I read about the webRTC setting, which is important and can leak DNS even when using VPN. AFAIK, when enabled, it can also enable torrent streams which can pose legal problems for the users, who think they use some random streaming page. Did you suggest any VPN besides Tor? You watch (1440p?) youtube how exactly and how slow is it? Because I find it difficult to let go of YouTube but I hate alphabet/meta. Did you mention browser agents and window size? We can randomize some settings to be less recognizable. I find it difficult to navigate the content, so my suggestion is for example to add collapsible footer links at the bottom and maybe a search.
Did you suggest an own DNS resolver/filter like pihole/adguard?
You mentioned fairphone. Do you know about grapheneOS? This is the end game of deggoogled phones. Right now it is only compatible with Google Pixel Phones, solely because they are the only ones having the granularity of control over the hardware. (Chipset makers need to deliver drivers with adequate access/control over it). This will change soon as Motorola will release compatible phones soon to meet the grapheneOS specs.
F-droid is difficult. I know the focus here is privacy, but the APK signatures of the devs get over-written by F-droid. https://privsec.dev/posts/android/f-droid-security-issues/ So what grapheneOS users like me usually do is use the app obtainium and preferably import from github and cross-reference the signature directly. So you access the apps directly from source.
I also like this site: https://www.privacytools.io/
Link for people on mobile: https://aurora-shine.codeberg.page/no-google-track/
I didn't read it all, but am kinda surprised about the fingerprinting explanation. For me its the combination of all individual characteristics of your browser. What's the canvas graphic thing (item 2) you are explaining here? https://aurora-shine.codeberg.page/no-google-track/about-config.html
What’s the canvas graphic thing (item 2) you are explaining here?
Canvas is a special "place"/way of drawing images on a website. It can be used for fingerprinting since different gpus/drivers etc draw things a little differently. Basically a script on a page draws thousands of shapes, pictures whatnot on a canvas you can't see i.e. is placed somewhere out of the standard view area. Then the script calculates some kind of hash or checksum. Combine that with other fingerprinting characteristics you'll get pretty nicely unique browsers.
For example LibreWolf blocks canvas by default for everyone and randomizes the canvas data on every read. If you happen to use a site that uses the canvas for legitimate purposes you won't ever see what's supposed to be there by the original design.
Thank you so much for explaining this in such detail! I'm still quite new to this 'privacy world'. If there are any mistakes on my site, I'd really appreciate feedback. And I'm trying my best to understand everything, even though my English isn't great yet 😅😅
Hi. Thanks for the comment! The confusion likely comes from the automatic translation of my German page. Sorry.

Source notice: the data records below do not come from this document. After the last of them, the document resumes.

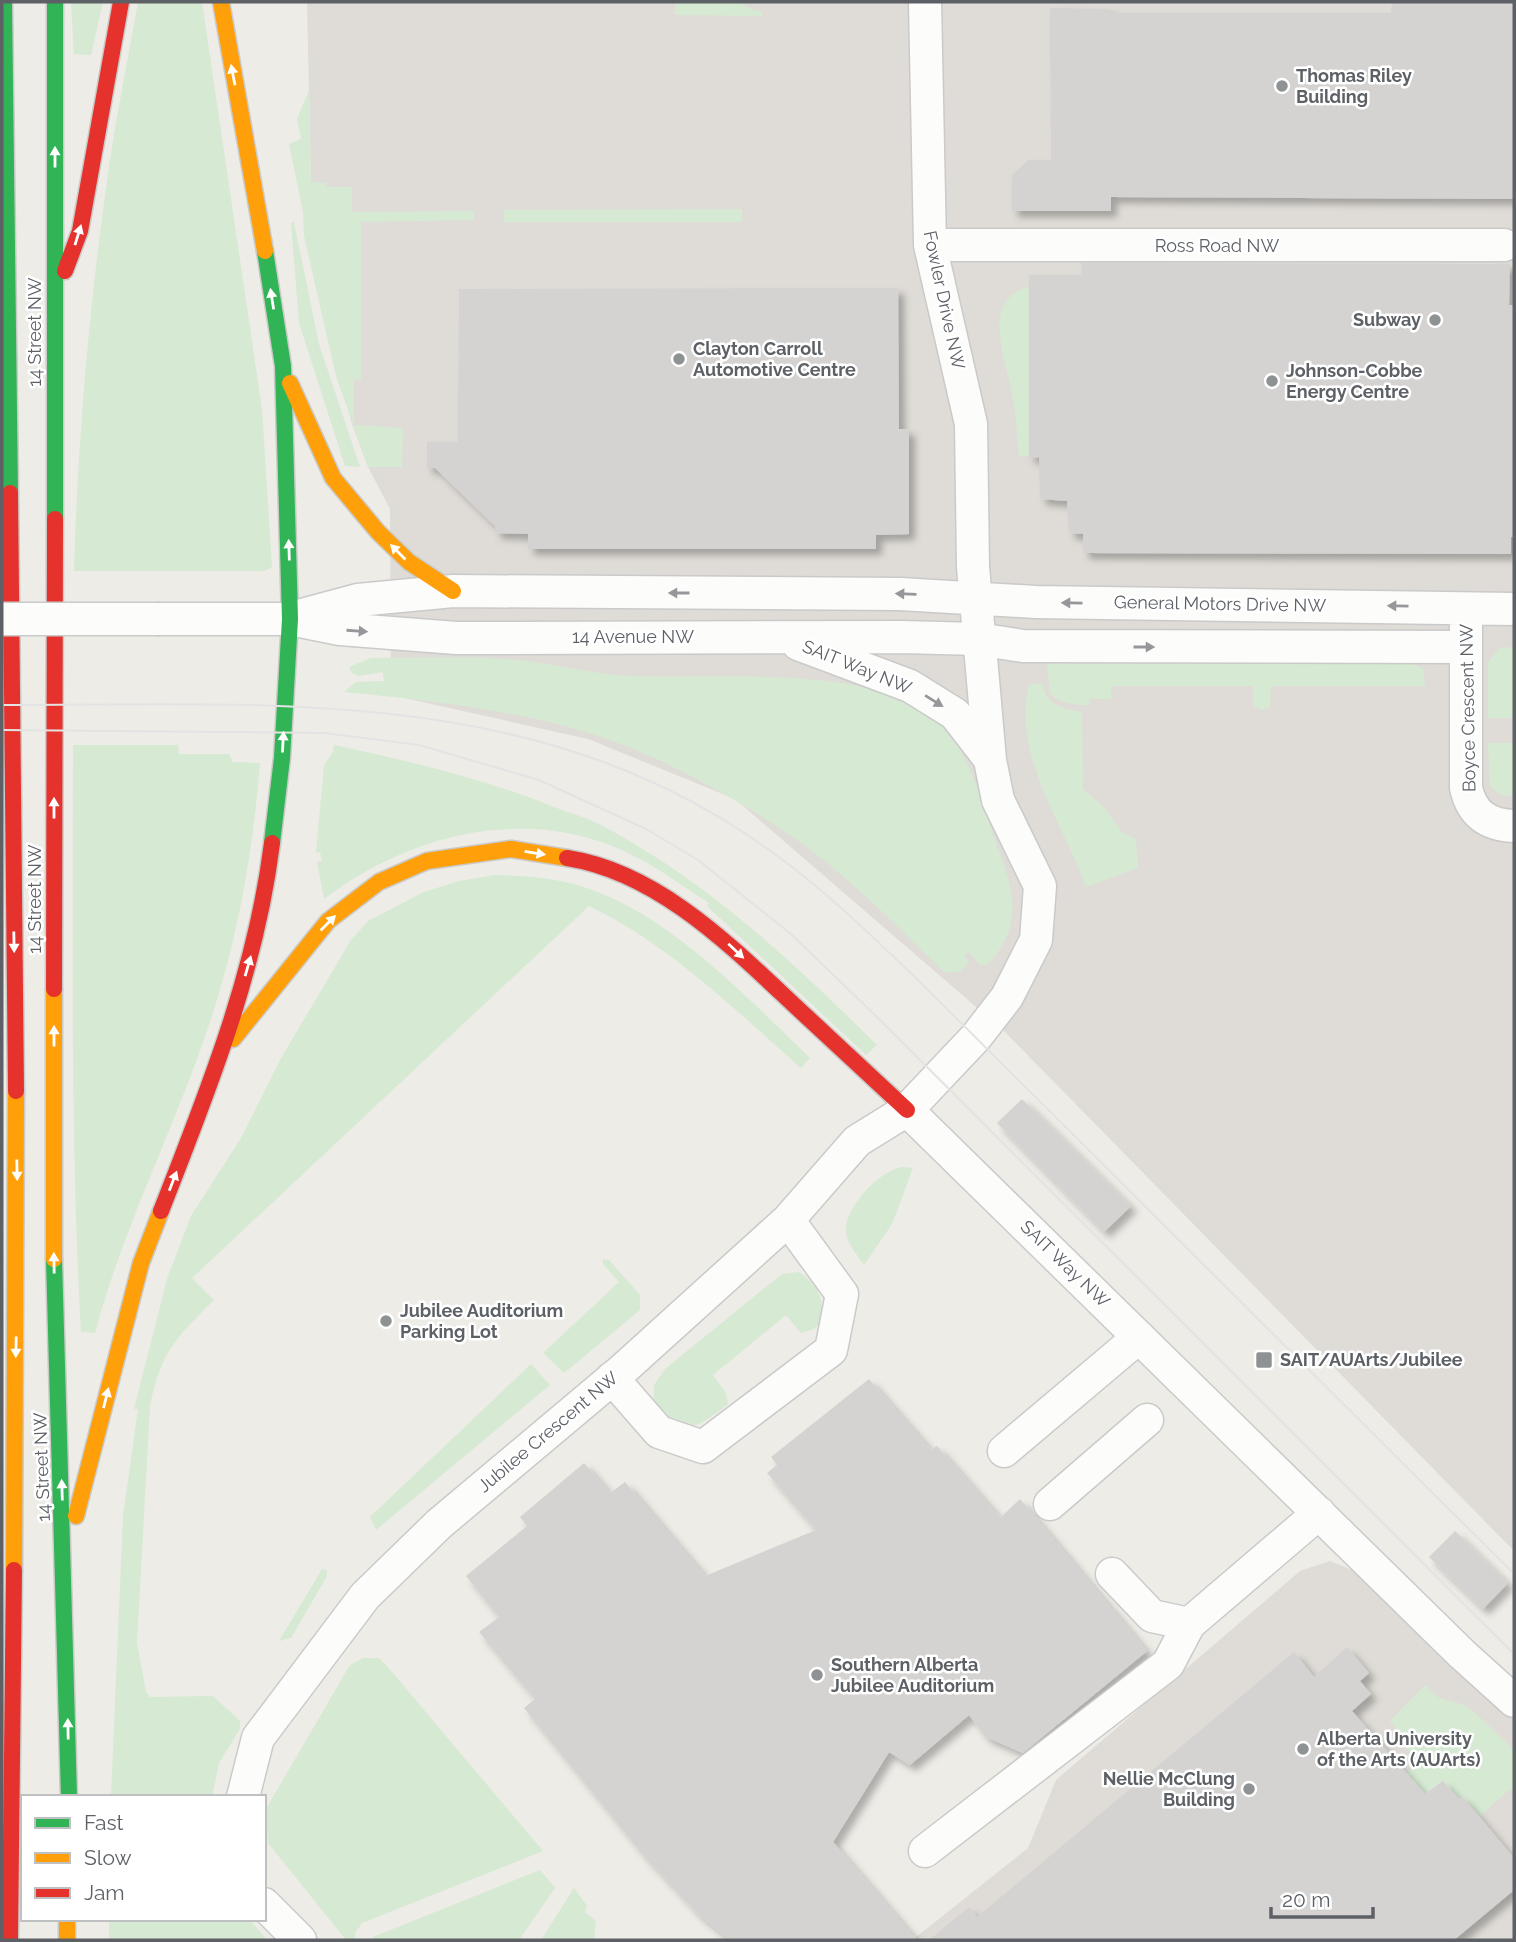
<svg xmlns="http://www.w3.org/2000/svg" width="1516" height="1942" font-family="Raleway,sans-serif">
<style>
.education{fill:#dfdcd7}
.green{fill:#d6e9d3}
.building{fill:#d4d3d1;filter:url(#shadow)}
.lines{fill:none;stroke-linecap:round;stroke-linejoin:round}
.street-casing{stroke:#cacaca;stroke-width:35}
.fast-casing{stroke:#cacac9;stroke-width:19}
.slow-casing{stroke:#cacac9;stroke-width:19}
.jam-casing{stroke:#cacac9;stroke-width:19}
.street{stroke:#fcfcfb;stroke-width:32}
.fast{stroke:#30b455;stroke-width:16}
.slow{stroke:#ff9f0a;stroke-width:16}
.jam{stroke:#e5322d;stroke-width:16}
.tram{stroke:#e3e3e3;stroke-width:2}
.street-bridge-casing{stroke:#cacaca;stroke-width:35;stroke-linecap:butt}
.street-bridge{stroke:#fcfcfb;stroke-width:32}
.oneway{fill:#fff}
.oneway2{fill:#95979a}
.poi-dot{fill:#8f9293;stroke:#fff;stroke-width:2.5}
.labels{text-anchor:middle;stroke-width:5;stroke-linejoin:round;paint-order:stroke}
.poi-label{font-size:18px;font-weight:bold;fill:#5d6166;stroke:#fff;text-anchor:start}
.street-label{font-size:18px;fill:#5d6166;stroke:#fff}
</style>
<defs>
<filter id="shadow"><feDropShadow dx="6" dy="6" stdDeviation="3.5" flood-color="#0004"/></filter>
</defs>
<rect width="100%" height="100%" fill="#edece7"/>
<path class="education" d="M307,2H1514V1551L1004,1031L735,799L588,739L391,695L390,509L368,467L351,421L311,183Z
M1330,1561L1357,1572L1514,1718V1940H868L897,1917L915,1938L1028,1848L1056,1780L1300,1571Z"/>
<path class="green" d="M71,2H103L91,55L74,54Z
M138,2H202L262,409L272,567L265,571H74C78,439 89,306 108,174C116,117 128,59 138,2Z
M675,2H738L753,10L762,11V16L675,15Z
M309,90L311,182L326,183L327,187H352V212L474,211V220L361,222V380L354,379V425L403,428L402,467H368L336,376L304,236L303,212L289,144L301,139L297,119Z
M742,209V222H504V210Z
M294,222L319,344L360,467L345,466L299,323L291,223Z
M1029,287V456H1019C1017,431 1015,405 1009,380C1002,349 984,298 1029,287Z
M1514,647V718H1488V662L1500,648Z
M371,658C420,658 470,656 519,660C556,664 592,674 629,676C710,679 856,665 925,711C968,739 979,798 996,843C1013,888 1025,927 987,965H980L969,952L964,956L969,962L959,972H944C906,935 868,896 827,863C772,818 678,764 610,740C525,710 433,701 344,692L356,682L384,681L383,672L359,676L352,673L349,667Z
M1047,663H1410L1423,668L1425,686H1271L1270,707L1262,710L1253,706V686H1111V699H1090L1089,705C1074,705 1062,704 1050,694Z
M1029,684H1043C1044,705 1065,709 1082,712L1083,789L1104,807L1122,832L1136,839L1138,868L1086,887C1063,822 1012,757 1029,684Z
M1488,743H1514V796L1500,795L1490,786Z
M73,745H178L179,754H229L233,762L260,763C253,853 237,943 208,1028C173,1131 123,1228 95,1333L81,1332C70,1137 73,941 73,745Z
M334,745C409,761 482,778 554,807C570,813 588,818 603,826C709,883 792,961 877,1045L866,1055L707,906L709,903C681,885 656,866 626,852C524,805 410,834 324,899L317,862L322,861L320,852L316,853L324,765L333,752Z
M495,875C529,876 563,878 595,891C675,921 749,999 810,1058L801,1068C734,1009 670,945 589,906L192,1278L214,1300C176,1338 161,1351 150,1406L137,1643L146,1692L150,1697L213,1696L240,1721V1729L219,1763L212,1797H111L123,1516L138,1409H134L167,1279L191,1216L241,1138L280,1060L351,940L368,921L424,892L459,881Z
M903,1167L913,1168L892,1224L864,1265C857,1254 846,1244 846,1230C845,1207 881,1169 903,1167Z
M603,1259L609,1260L640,1295V1310L564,1373L543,1353L619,1282L603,1264Z
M799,1272C819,1285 823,1298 823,1321L814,1329L801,1333L786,1315L713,1375L726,1393L728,1404C696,1429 686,1437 653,1407L654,1385L665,1369L782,1274Z
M531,1364L550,1385L376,1530L370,1517Z
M322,1569L327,1570V1576L291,1638L279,1641Z
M363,1658H379L386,1665L543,1851L362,1923L355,1933V1940H346L268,1843L266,1809L350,1665Z
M1425,1685L1439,1698L1465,1705L1473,1711L1514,1750V1794L1510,1789L1480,1816L1462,1796L1459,1799L1442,1781L1414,1804L1397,1783L1418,1762L1401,1742L1405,1738L1390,1721Z
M540,1870L555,1888L519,1940H372L373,1937Z
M574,1888L587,1906L585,1912L596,1921L594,1940H541Z
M109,1919H249L267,1940H109Z"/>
<path class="building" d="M1392,2H1514V199L1111,197V211H1012V175L1028,160H1051L1050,8L1110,9V13H1391Z
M1081,263L1510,264L1509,305H1514V537H1511V554L1083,553V534L1069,533L1067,501L1040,499L1039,457L1029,458V275H1082Z
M898,288L899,429H909V534L876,535V549H528V534L495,533V526L463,495L435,468H427V442H458L459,289Z
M1022,1099L1131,1206L1104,1232L997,1123Z
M869,1379L931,1450L937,1446L1000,1518L1020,1499L1147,1651L1023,1753L986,1737L969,1715L910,1765L889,1752L833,1842L917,1940H730L699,1915L645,1857L524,1708L535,1699L479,1632L499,1617L466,1576L527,1526L520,1517L584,1463L610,1493L625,1482L705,1576L816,1530L767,1473L777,1465L771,1457Z
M1455,1531L1508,1583L1483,1609L1429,1557Z
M1347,1647L1369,1673L1360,1681L1371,1694L1352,1711L1425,1794L1443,1781L1459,1799L1462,1796L1514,1858V1890L1454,1940H929L969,1907L977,1917L1294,1652L1314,1677Z"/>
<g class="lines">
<g class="street-casing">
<path id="street" d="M925,2L930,245L971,424L973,567L990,760L998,800L1040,886L1036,940L1007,997L976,1037L907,1110L1462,1654L1514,1701
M930,245H1504
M295,617L358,600L453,591L900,594L1036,602L1514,609
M160,619H290L340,629L456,638L902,637L978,639L1023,646L1465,647
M1466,626V788C1472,814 1487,825 1514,826
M798,644L910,686L955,714L989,758
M612,1378L659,1432L703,1447L831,1350L842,1294L788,1220
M1004,1451L1139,1337
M1050,1504L1147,1420
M1112,1574L1152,1616L1189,1624L1319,1513
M243,1797L258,1738L365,1596L439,1524L620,1372L788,1220L857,1141L907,1110
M925,1851L1168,1664L1189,1624
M264,1904L300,1940"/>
</g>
<g class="fast-casing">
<path id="fast" d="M4,2L10,493
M265,251L283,366L290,619L282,758L272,843
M55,519V2
M54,1259L69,1797"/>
</g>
<g class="slow-casing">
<path id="slow" d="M221,2L265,251
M290,383L333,478L378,532L409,562L453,591
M233,1039L328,921L379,882L427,861L511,849L567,858
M54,1259V989
M76,1516L141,1263L161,1211
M14,1570L16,1091
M67,1919V1940"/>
</g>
<g class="jam-casing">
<path id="jam" d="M65,271L80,231L121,2
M10,493L16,1091
M567,858C657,872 729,944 793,1004C831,1039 869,1075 907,1110
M54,989L55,519
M161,1211C208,1091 256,972 272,843
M10,1940L14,1570"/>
</g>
<use href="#street" class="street"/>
<use href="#fast" class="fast"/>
<use href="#slow" class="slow"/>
<use href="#jam" class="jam"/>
<path class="tram" d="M2,705C273,705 539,683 772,852C825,890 872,936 919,981L1514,1574
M2,730L324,733L419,745L539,780L646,829L698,860L791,934L881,1021L1514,1654"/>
<g class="street-bridge-casing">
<path id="street-bridge" d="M2,619H160"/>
</g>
<use href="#street-bridge" class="street-bridge"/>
</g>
<defs><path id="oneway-solid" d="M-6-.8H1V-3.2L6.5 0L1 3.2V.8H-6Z" transform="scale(1.75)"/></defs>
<g class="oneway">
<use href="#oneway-solid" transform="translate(233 75) rotate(-101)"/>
<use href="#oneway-solid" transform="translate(55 157) rotate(-90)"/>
<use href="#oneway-solid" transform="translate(78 235) rotate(-73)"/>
<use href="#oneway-solid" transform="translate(272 299) rotate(-99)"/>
<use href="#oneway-solid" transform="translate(289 550) rotate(-92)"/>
<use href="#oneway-solid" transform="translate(398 552) rotate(-135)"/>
<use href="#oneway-solid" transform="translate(283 742) rotate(-87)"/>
<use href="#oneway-solid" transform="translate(54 808) rotate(-90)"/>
<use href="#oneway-solid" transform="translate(535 853) rotate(9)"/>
<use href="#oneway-solid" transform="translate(328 923) rotate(-45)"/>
<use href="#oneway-solid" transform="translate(14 942) rotate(89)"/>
<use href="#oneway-solid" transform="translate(736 951) rotate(43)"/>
<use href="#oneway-solid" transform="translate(248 966) rotate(-74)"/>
<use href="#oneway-solid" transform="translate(54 1036) rotate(-90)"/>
<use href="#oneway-solid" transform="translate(17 1170) rotate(89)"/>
<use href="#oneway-solid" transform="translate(173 1181) rotate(-69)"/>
<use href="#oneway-solid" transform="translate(54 1263) rotate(-91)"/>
<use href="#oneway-solid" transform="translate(16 1347) rotate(91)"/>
<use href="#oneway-solid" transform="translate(106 1398) rotate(-76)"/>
<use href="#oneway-solid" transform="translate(62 1490) rotate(-92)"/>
<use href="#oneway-solid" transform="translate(68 1729) rotate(-91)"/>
</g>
<g class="oneway2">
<use href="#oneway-solid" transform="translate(679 593) rotate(-180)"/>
<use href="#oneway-solid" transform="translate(906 594) rotate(-178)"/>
<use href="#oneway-solid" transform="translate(1072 603) rotate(-179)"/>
<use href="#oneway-solid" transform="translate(1398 606) rotate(-179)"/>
<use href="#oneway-solid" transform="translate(357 631) rotate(4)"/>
<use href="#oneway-solid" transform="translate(1144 647)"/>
<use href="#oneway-solid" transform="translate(934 701) rotate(32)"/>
</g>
<g class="poi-dot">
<circle cx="1282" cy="86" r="7"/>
<circle cx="1435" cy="320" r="7"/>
<circle cx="679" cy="359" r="7"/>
<circle cx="1272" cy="381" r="7"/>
<circle cx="386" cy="1321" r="7"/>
<rect x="1255" y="1351" width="18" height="18" rx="3.5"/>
<circle cx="817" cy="1675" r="7"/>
<circle cx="1303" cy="1749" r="7"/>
<circle cx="1249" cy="1789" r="7"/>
</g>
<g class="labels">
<g class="poi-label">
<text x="1296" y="82">Thomas Riley<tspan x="1296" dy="21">Building</tspan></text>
<text x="1421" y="326" text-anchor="end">Subway</text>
<text x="693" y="355">Clayton Carroll<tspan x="693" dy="21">Automotive Centre</tspan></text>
<text x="1286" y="377">Johnson-Cobbe<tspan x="1286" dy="21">Energy Centre</tspan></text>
<text x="400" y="1317">Jubilee Auditorium<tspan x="400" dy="21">Parking Lot</tspan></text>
<text x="1280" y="1366">SAIT/AUArts/Jubilee</text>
<text x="831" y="1671">Southern Alberta<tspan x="831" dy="21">Jubilee Auditorium</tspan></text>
<text x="1317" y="1745">Alberta University<tspan x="1317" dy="21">of the Arts (AUArts)</tspan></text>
<text x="1235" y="1785" text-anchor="end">Nellie McClung<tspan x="1235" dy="21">Building</tspan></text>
</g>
<g class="street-label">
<text x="1217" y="252">Ross Road NW</text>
<text transform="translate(944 300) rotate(78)" y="6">Fowler Drive NW</text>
<text transform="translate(35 332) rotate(-90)" y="6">14 Street NW</text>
<text transform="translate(1220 604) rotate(1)" y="6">General Motors Drive NW</text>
<text x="633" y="643">14 Avenue NW</text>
<text transform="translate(857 667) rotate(22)" y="6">SAIT Way NW</text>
<text transform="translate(1468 708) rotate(-91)" y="6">Boyce Crescent NW</text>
<text transform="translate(35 899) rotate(-90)" y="6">14 Street NW</text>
<text transform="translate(1065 1264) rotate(44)" y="6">SAIT Way NW</text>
<text transform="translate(548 1432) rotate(-40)" y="6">Jubilee Crescent NW</text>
<text transform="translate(42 1467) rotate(-92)" y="6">14 Street NW</text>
</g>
</g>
<rect width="1516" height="1942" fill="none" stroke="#5d6166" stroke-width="7"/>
<rect x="21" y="1795" width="245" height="126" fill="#ffffff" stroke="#bec0c2" stroke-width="2"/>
<rect x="35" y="1818" width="35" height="10" fill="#30b455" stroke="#bec0c2" stroke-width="2"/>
<text x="84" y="1830" font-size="21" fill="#5d6166">Fast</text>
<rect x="35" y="1853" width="35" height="10" fill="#ff9f0a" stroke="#bec0c2" stroke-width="2"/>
<text x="84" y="1865" font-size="21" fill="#5d6166">Slow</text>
<rect x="35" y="1888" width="35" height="10" fill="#e5322d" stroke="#bec0c2" stroke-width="2"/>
<text x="84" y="1900" font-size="21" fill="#5d6166">Jam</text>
<path d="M1271 1907v10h102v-10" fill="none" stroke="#5d6166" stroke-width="3.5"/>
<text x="1282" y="1907" font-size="21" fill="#5d6166" stroke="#ffffff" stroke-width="5" paint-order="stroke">20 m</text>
</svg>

When I wrote 'We distort this graphic,' I didn't mean that I manually change it. I meant that the browser setting privacy.resistFingerprinting automatically spoofs the Canvas data for you.
So, to answer your question about 'Item 2': It refers to enabling privacy.resistFingerprinting = true in Firefox's about:config.
Once this is active, the browser automatically returns a generic, identical Canvas image to every website, preventing them from creating a unique fingerprint based on your GPU. It's a built-in feature, not a manual process.
Hope that clears it up.
Please let me know if anything is still unclear or if I made any mistakes. My English isn't great, so I'm using a translator, and I want to make sure I'm communicating correctly!